| Exercise directions |
Retype the text of all the entries below word for word, leaving the pictures out.

| Data listing |
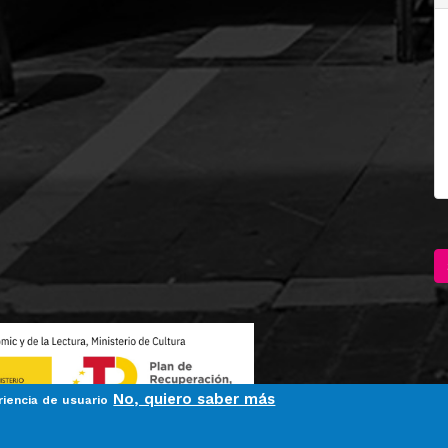
No, quiero saber más
riencia de usuario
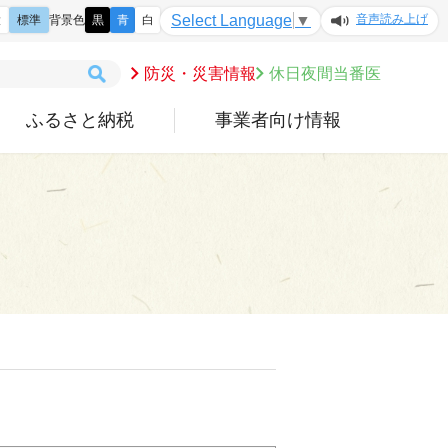
音声読み上げ
Select Language
▼
大
標準
背景色
黒
青
白
防災・災害情報
休日夜間当番医
ふるさと納税
事業者向け情報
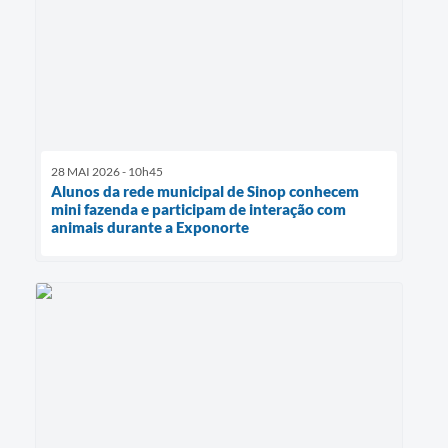
28 MAI 2026 - 10h45
Alunos da rede municipal de Sinop conhecem
mini fazenda e participam de interação com
animais durante a Exponorte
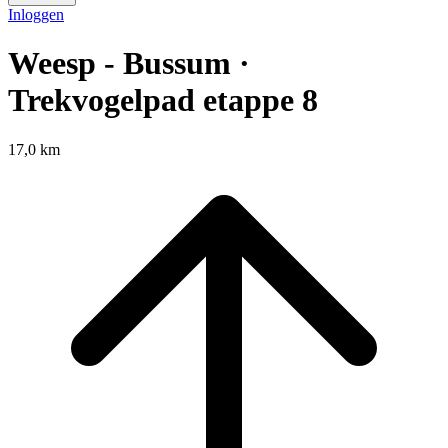
Inloggen
Weesp - Bussum ·
Trekvogelpad etappe 8
17,0 km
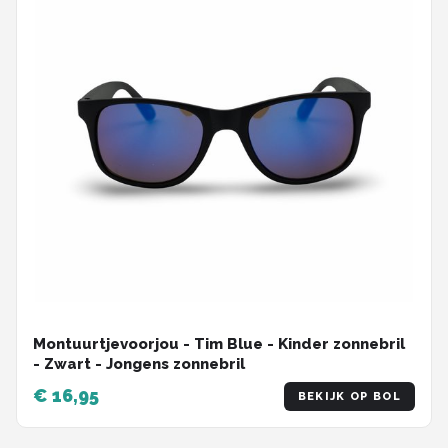
Montuurtjevoorjou - Tim Blue - Kinder zonnebril
- Zwart - Jongens zonnebril
€ 16,95
BEKIJK OP BOL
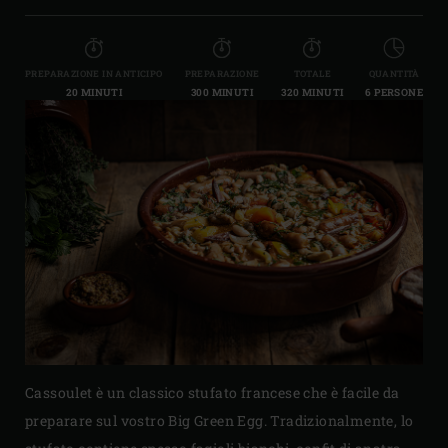
PREPARAZIONE IN ANTICIPO
PREPARAZIONE
TOTALE
QUANTITÀ
20 MINUTI
300 MINUTI
320 MINUTI
6 PERSONE
Cassoulet è un classico stufato francese che è facile da
preparare sul vostro Big Green Egg. Tradizionalmente, lo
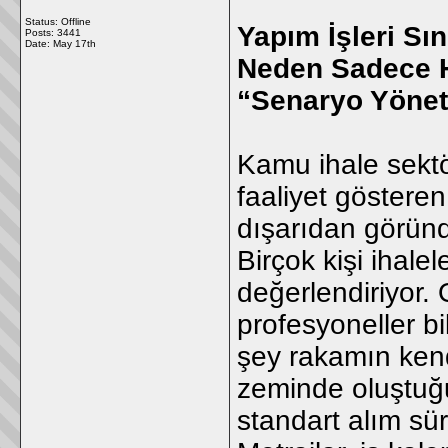
Status: Offline
Yapım İşleri Sı
Posts: 3441
Date:
May 17th
Neden Sadece 
“Senaryo Yönet
Kamu ihale sektö
faaliyet gösteren 
dışarıdan göründ
Birçok kişi ihalel
değerlendiriyor.
profesyoneller bi
şey rakamın kend
zeminde oluştuğu
standart alım sür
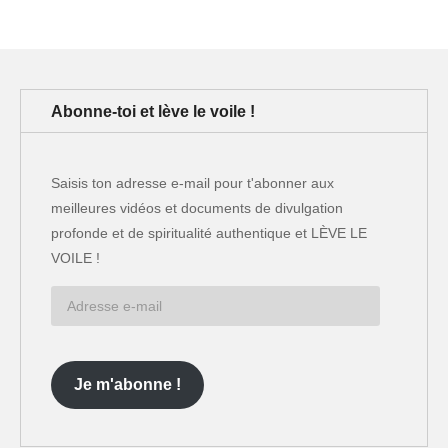
Abonne-toi et lève le voile !
Saisis ton adresse e-mail pour t'abonner aux
meilleures vidéos et documents de divulgation
profonde et de spiritualité authentique et LÈVE LE
VOILE !
Adresse
e-
mail
Je m'abonne !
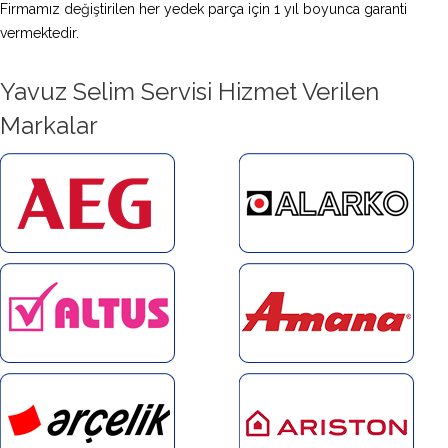
Firmamız değiştirilen her yedek parça için 1 yıl boyunca garanti
vermektedir.
Yavuz Selim Servisi Hizmet Verilen
Markalar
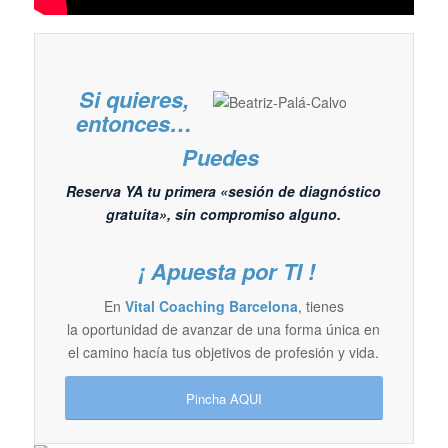
Si quieres,
entonces…
Puedes
Reserva YA tu primera «sesión de diagnóstico
gratuita», sin compromiso alguno.
¡ Apuesta por TI !
En
Vital Coaching Barcelona
, tienes
la oportunidad de avanzar de una forma única en
el camino hacía tus objetivos de profesión y vida.
Pincha AQUI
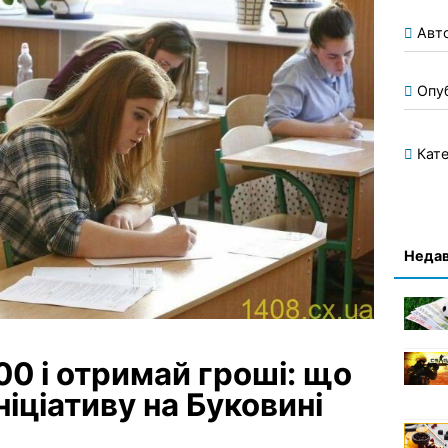
Авт
Опу
Кате
Недав
0 і отримай гроші: що
ніціативу на Буковині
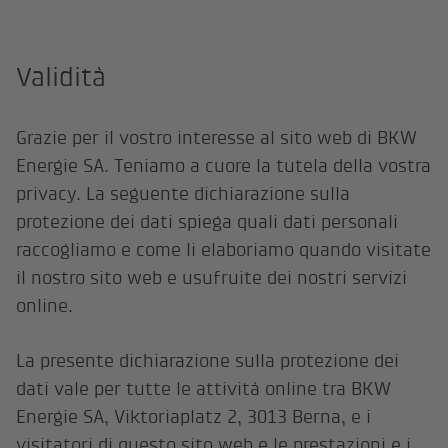
Validità
Grazie per il vostro interesse al sito web di BKW
Energie SA. Teniamo a cuore la tutela della vostra
privacy. La seguente dichiarazione sulla
protezione dei dati spiega quali dati personali
raccogliamo e come li elaboriamo quando visitate
il nostro sito web e usufruite dei nostri servizi
online.
La presente dichiarazione sulla protezione dei
dati vale per tutte le attività online tra BKW
Energie SA, Viktoriaplatz 2, 3013 Berna, e i
visitatori di questo sito web e le prestazioni e i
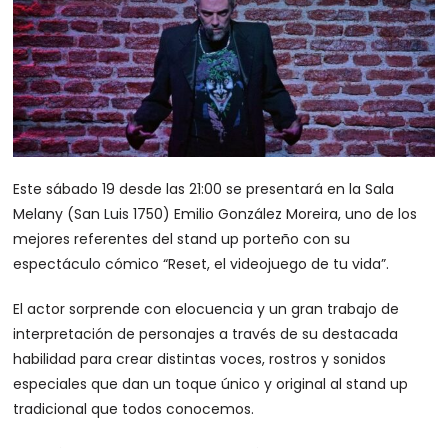
Este sábado 19 desde las 21:00 se presentará en la Sala
Melany (San Luis 1750) Emilio González Moreira, uno de los
mejores referentes del stand up porteño con su
espectáculo cómico “Reset, el videojuego de tu vida”.
El actor sorprende con elocuencia y un gran trabajo de
interpretación de personajes a través de su destacada
habilidad para crear distintas voces, rostros y sonidos
especiales que dan un toque único y original al stand up
tradicional que todos conocemos.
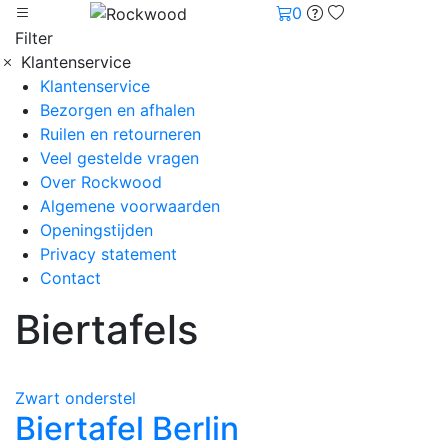
0
Filter
Klantenservice
Klantenservice
Bezorgen en afhalen
Ruilen en retourneren
Veel gestelde vragen
Over Rockwood
Algemene voorwaarden
Openingstijden
Privacy statement
Contact
Biertafels
Zwart onderstel
Biertafel Berlin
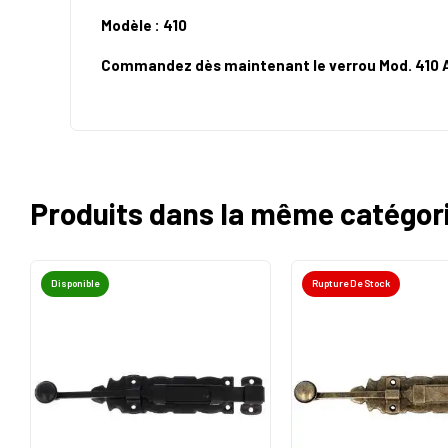
Modèle : 410
Commandez dès maintenant le verrou Mod. 410 AMI
Produits dans la même catégor
Disponible
Rupture De Stock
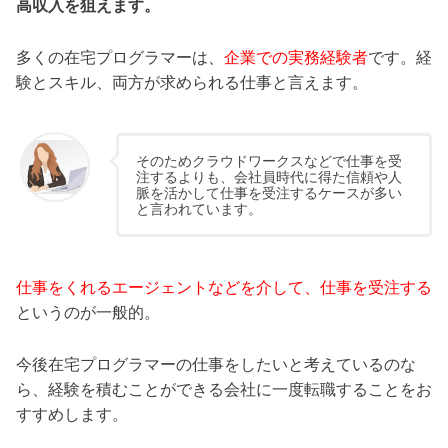
高収入を狙えます。
多くの在宅プログラマーは、
企業での実務経験者
です。経
験とスキル、両方が求められる仕事と言えます。
そのためクラウドワークスなどで仕事を受
注するよりも、会社員時代に得た信頼や人
脈を活かして仕事を受注するケースが多い
と言われています。
仕事をくれるエージェントなどを介して、仕事を受注する
というのが一般的。
今後在宅プログラマーの仕事をしたいと考えているのな
ら、経験を積むことができる会社に一度転職することをお
すすめします。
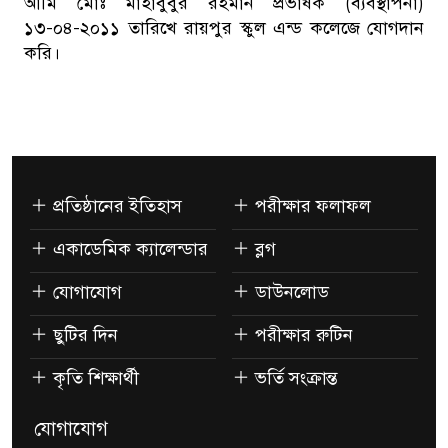
আমি মোঃ মাহাবুবুর রহমান প্রভাষক (ব্যবস্থাপনা)
১৩-০৪-২০১১ তারিখে রায়পুর স্কুল এন্ড কলেজে যোগদান
করি।
প্রতিষ্ঠানের ইতিহাস
পরীক্ষার ফলাফল
একাডেমিক ক্যালেন্ডার
ব্লগ
যোগাযোগ
ডাউনলোড
ছুটির দিন
পরীক্ষার রুটিন
কৃতি শিক্ষার্থী
ভর্তি সংক্রান্ত
যোগাযোগ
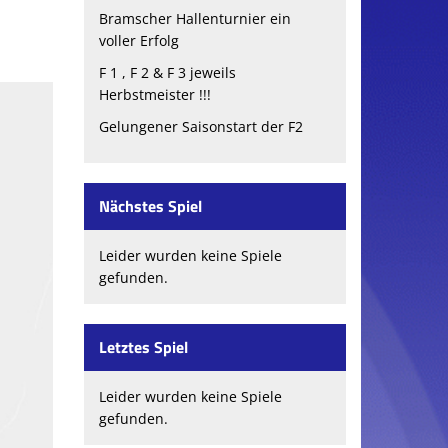
Bramscher Hallenturnier ein
voller Erfolg
F 1 , F 2 & F 3 jeweils
Herbstmeister !!!
Gelungener Saisonstart der F2
Nächstes Spiel
Leider wurden keine Spiele
gefunden.
Letztes Spiel
Leider wurden keine Spiele
gefunden.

| Solution for this exercise |
No, quiero saber más
riencia de usuario
音声読み上げ
Select Language
▼
大
標準
背景色
黒
青
白
防災・災害情報
休日夜間当番医
ふるさと納税
事業者向け情報
28 MAI 2026 - 10h45
Alunos da rede municipal de Sinop conhecem
mini fazenda e participam de interação com
animais durante a Exponorte
Inloggen
Weesp - Bussum ·
Trekvogelpad etappe 8
17,0 km
Montuurtjevoorjou - Tim Blue - Kinder zonnebril
- Zwart - Jongens zonnebril
€ 16,95
BEKIJK OP BOL
PREPARAZIONE IN ANTICIPO
PREPARAZIONE
TOTALE
QUANTITÀ
20 MINUTI
300 MINUTI
320 MINUTI
6 PERSONE
Cassoulet è un classico stufato francese che è facile da
preparare sul vostro Big Green Egg. Tradizionalmente, lo
Status: Offline
Yapım İşleri Sı
Posts: 3441
Date:
May 17th
Neden Sadece 
“Senaryo Yönet
Kamu ihale sektö
faaliyet gösteren 
dışarıdan göründ
Birçok kişi ihalel
değerlendiriyor.
profesyoneller bi
şey rakamın kend
zeminde oluştuğu
standart alım sür
Abonne-toi et lève le voile !
Saisis ton adresse e-mail pour t'abonner aux
meilleures vidéos et documents de divulgation
profonde et de spiritualité authentique et LÈVE LE
VOILE !
Adresse
e-
mail
Je m'abonne !
Firmamız değiştirilen her yedek parça için 1 yıl boyunca garanti
vermektedir.
Yavuz Selim Servisi Hizmet Verilen
Markalar
Si quieres,
entonces…
Puedes
Reserva YA tu primera «sesión de diagnóstico
gratuita», sin compromiso alguno.
¡ Apuesta por TI !
En
Vital Coaching Barcelona
, tienes
la oportunidad de avanzar de una forma única en
el camino hacía tus objetivos de profesión y vida.
Pincha AQUI
Авт
Опу
Кате
Недав
0 і отримай гроші: що
ніціативу на Буковині
Validità
Grazie per il vostro interesse al sito web di BKW
Energie SA. Teniamo a cuore la tutela della vostra
privacy. La seguente dichiarazione sulla
protezione dei dati spiega quali dati personali
raccogliamo e come li elaboriamo quando visitate
il nostro sito web e usufruite dei nostri servizi
online.
La presente dichiarazione sulla protezione dei
dati vale per tutte le attività online tra BKW
Energie SA, Viktoriaplatz 2, 3013 Berna, e i
visitatori di questo sito web e le prestazioni e i
Este sábado 19 desde las 21:00 se presentará en la Sala
Melany (San Luis 1750) Emilio González Moreira, uno de los
mejores referentes del stand up porteño con su
espectáculo cómico “Reset, el videojuego de tu vida”.
El actor sorprende con elocuencia y un gran trabajo de
interpretación de personajes a través de su destacada
habilidad para crear distintas voces, rostros y sonidos
especiales que dan un toque único y original al stand up
tradicional que todos conocemos.
0
Filter
Klantenservice
Klantenservice
Bezorgen en afhalen
Ruilen en retourneren
Veel gestelde vragen
Over Rockwood
Algemene voorwaarden
Openingstijden
Privacy statement
Contact
Biertafels
Zwart onderstel
Biertafel Berlin
Modèle : 410
Commandez dès maintenant le verrou Mod. 410 AMI
Produits dans la même catégor
Disponible
Rupture De Stock
高収入を狙えます。
多くの在宅プログラマーは、
企業での実務経験者
です。経
験とスキル、両方が求められる仕事と言えます。
そのためクラウドワークスなどで仕事を受
注するよりも、会社員時代に得た信頼や人
脈を活かして仕事を受注するケースが多い
と言われています。
仕事をくれるエージェントなどを介して、仕事を受注する
というのが一般的。
今後在宅プログラマーの仕事をしたいと考えているのな
ら、経験を積むことができる会社に一度転職することをお
すすめします。
আমি মোঃ মাহাবুবুর রহমান প্রভাষক (ব্যবস্থাপনা)
১৩-০৪-২০১১ তারিখে রায়পুর স্কুল এন্ড কলেজে যোগদান
করি।
প্রতিষ্ঠানের ইতিহাস
পরীক্ষার ফলাফল
একাডেমিক ক্যালেন্ডার
ব্লগ
যোগাযোগ
ডাউনলোড
ছুটির দিন
পরীক্ষার রুটিন
কৃতি শিক্ষার্থী
ভর্তি সংক্রান্ত
যোগাযোগ
Bramscher Hallenturnier ein
voller Erfolg
F 1 , F 2 & F 3 jeweils
Herbstmeister !!!
Gelungener Saisonstart der F2
Nächstes Spiel
Leider wurden keine Spiele
gefunden.
Letztes Spiel
Leider wurden keine Spiele
gefunden.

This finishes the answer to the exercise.